Udrekh juga mengungkapkan ketika gempa di Taiwan kekuatan M6,3 pada 2024 yang meskipun menyebabkan ratusan orang meninggal dunia, namun jumlah korban ini jauh menurun ketika terjadi gempa dahsyat di Taiwan pada 1999 lalu.
“Cianjur kita dengan gempa M5,6 saja yang meninggal 600-an dengan luka-luka 7 ribuan dan itu rata-rata adalah penyebabnya satu hal yang memang kalau kita mau harus akui, bahwa di Jakarta juga pernah terjadi gempa besar dan ini bukan gempa yang membunuh tapi bangunannya,” ujar Udrekh.

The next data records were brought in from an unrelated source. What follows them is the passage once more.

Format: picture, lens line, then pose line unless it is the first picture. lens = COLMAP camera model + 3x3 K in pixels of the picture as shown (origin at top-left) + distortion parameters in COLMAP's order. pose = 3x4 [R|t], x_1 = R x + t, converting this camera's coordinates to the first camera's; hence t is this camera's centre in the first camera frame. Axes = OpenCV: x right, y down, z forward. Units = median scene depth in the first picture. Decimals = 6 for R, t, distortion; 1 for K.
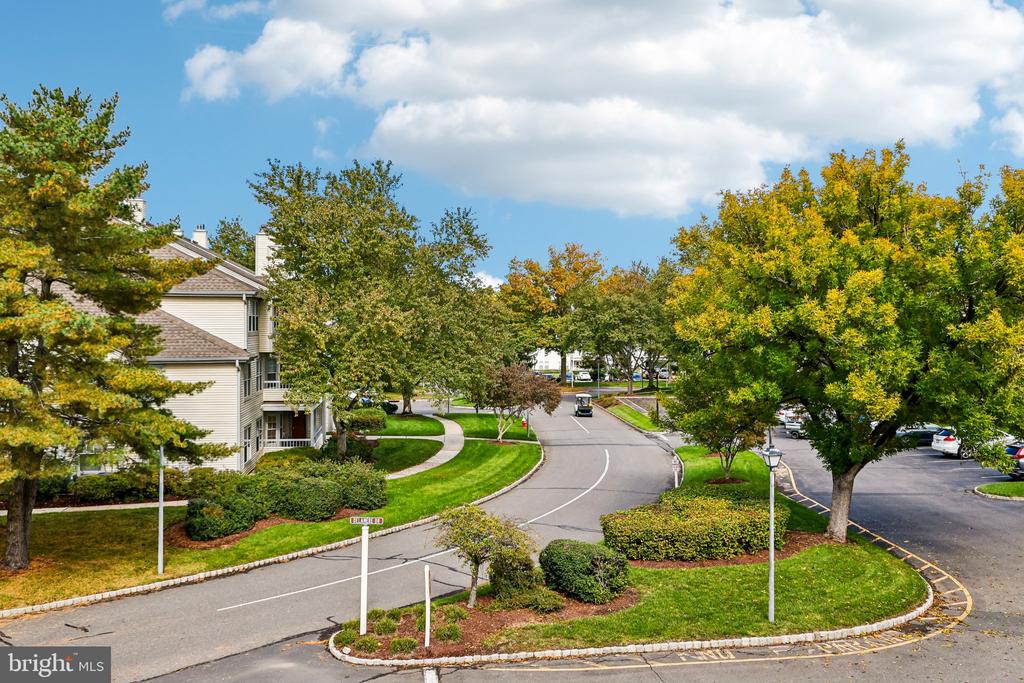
lens RADIAL K [[977.8, 0, 506.5], [0, 977.8, 338.3], [0, 0, 1]] dist [-0.021177, 0.000000]
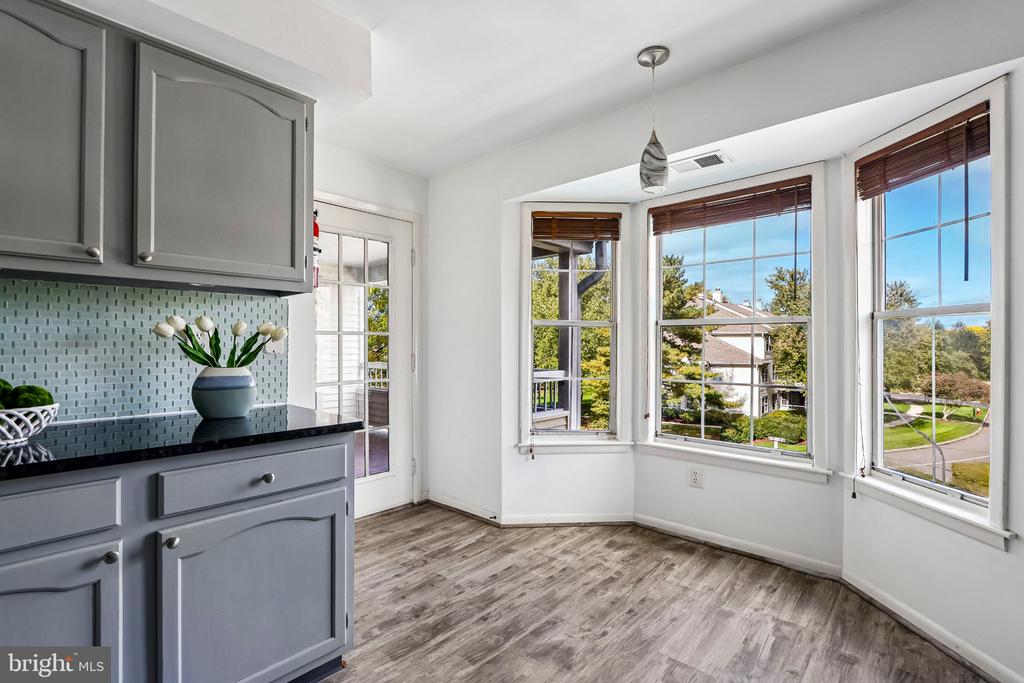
lens RADIAL K [[472.0, 0, 511.9], [0, 472.0, 342.6], [0, 0, 1]] dist [-0.018129, 0.002009]
pose [[0.659438, -0.002766, -0.751754, 0.132197], [-0.013286, 0.999794, -0.015334, -0.002767], [0.751642, 0.020099, 0.659265, -0.071263]]
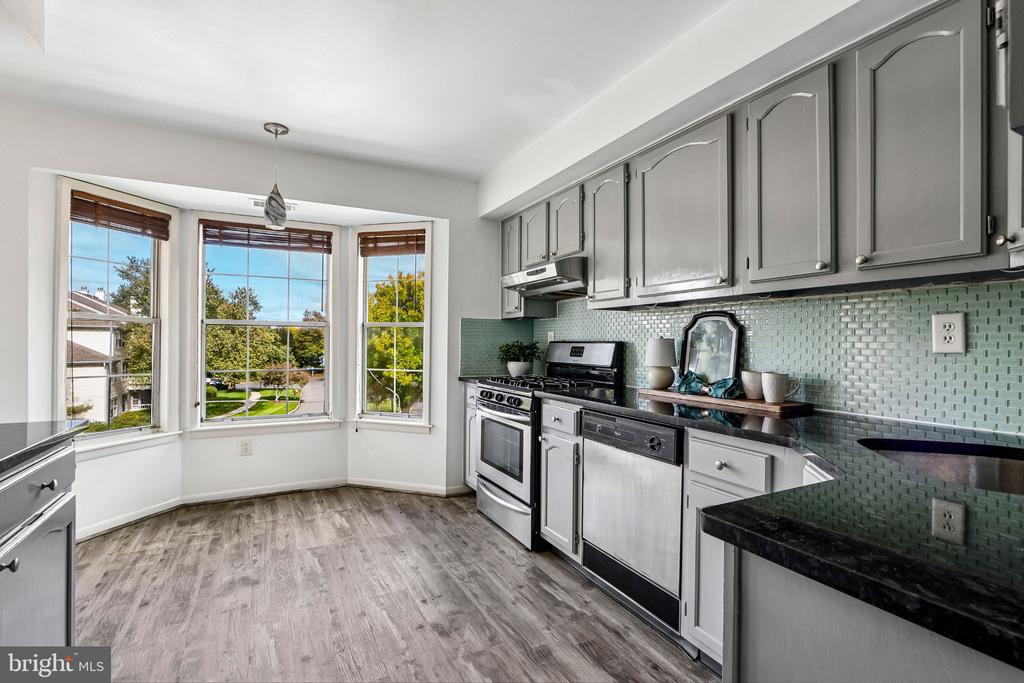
lens RADIAL K [[472.0, 0, 509.6], [0, 472.0, 345.3], [0, 0, 1]] dist [-0.018129, 0.002009]
pose [[0.929402, 0.001786, 0.369065, 0.107680], [0.001466, 0.999963, -0.008530, -0.002160], [-0.369067, 0.008469, 0.929364, -0.108059]]
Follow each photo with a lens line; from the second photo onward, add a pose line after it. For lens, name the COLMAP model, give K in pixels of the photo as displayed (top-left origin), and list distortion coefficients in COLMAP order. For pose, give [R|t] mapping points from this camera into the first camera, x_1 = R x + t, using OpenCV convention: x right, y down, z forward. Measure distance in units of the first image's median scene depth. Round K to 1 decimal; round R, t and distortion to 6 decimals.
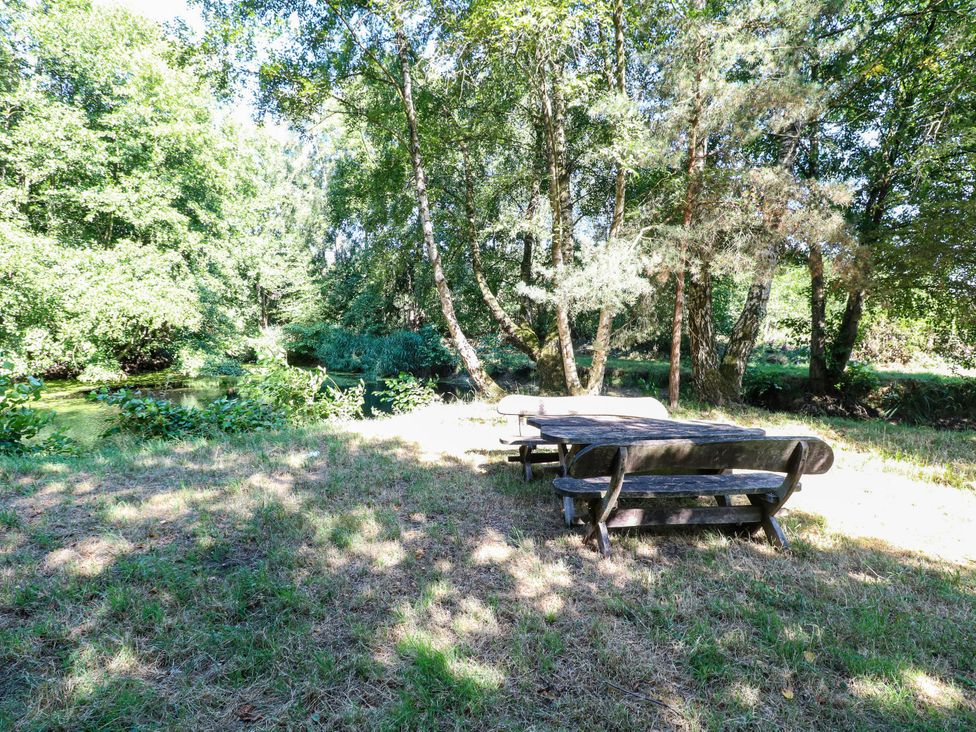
lens RADIAL K [[524.6, 0, 482.0], [0, 524.6, 352.0], [0, 0, 1]] dist [-0.003697, -0.002281]
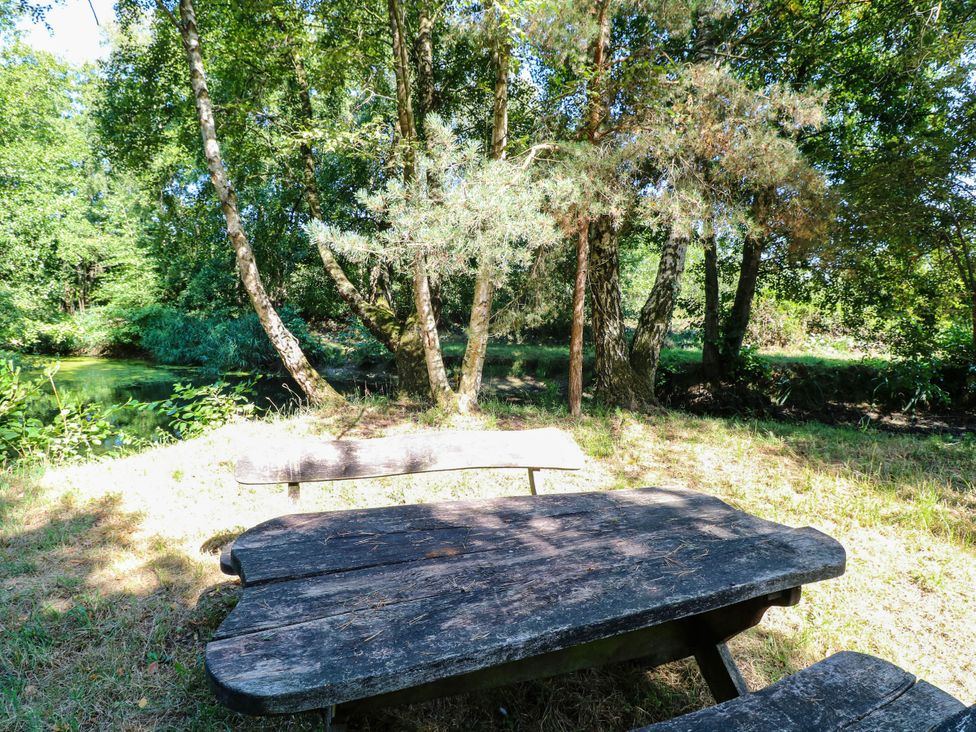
lens RADIAL K [[524.6, 0, 482.0], [0, 524.6, 352.0], [0, 0, 1]] dist [-0.003697, -0.002281]
pose [[0.977678, -0.016002, 0.209496, 0.071980], [0.010007, 0.999511, 0.029641, -0.004410], [-0.209868, -0.026883, 0.977360, 0.262660]]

Bahkan, kata Udrekh, usai gempa-gempa besar terjadi di Jepang dan ada gempa susulan, masyarakat tidak khawatir akan struktur bangunan. Masyarakat Jepang akan tetap melaksanakan kegiatannya dengan biasa saja meski ada gempa susulan.
Hal ini berbeda ketika dia rasakan saat berada di Cianjur usai gempa yang memporak-porandakan kawasan itu. “Berbeda yang terjadi pada saat kita saya ada di Cianjur, hari pertama masih agak tenang, hari berikutnya pas gempa-gempa lagi itu kita sudah mulai khawatir, nih bangunan kuat apa enggak. Jadi satu hal yang memang menjadi bahan catatan kita yang juga sangat penting adalah sebenarnya kesadaran kita untuk memulai membangun bangunan itu disesuaikan,” katanya.
Oleh karena itu, Udrekh mengatakan Indonesia bisa belajar dari Jepang khususnya dalam perspektif pembangunan ketangguhan bangunan dari gempa. “Sebenarnya dasar kita untuk membangun itu dengan struktur yang seperti apa, itu sudah ada, itu kalau kita nanti biasanya mau menambah pengetahuan ini dalam perspektif ketahanan atau ketangguhan bangunan itu sudah banyak hal-hal yang bisa kita pelajari dari sana,” ujar dia.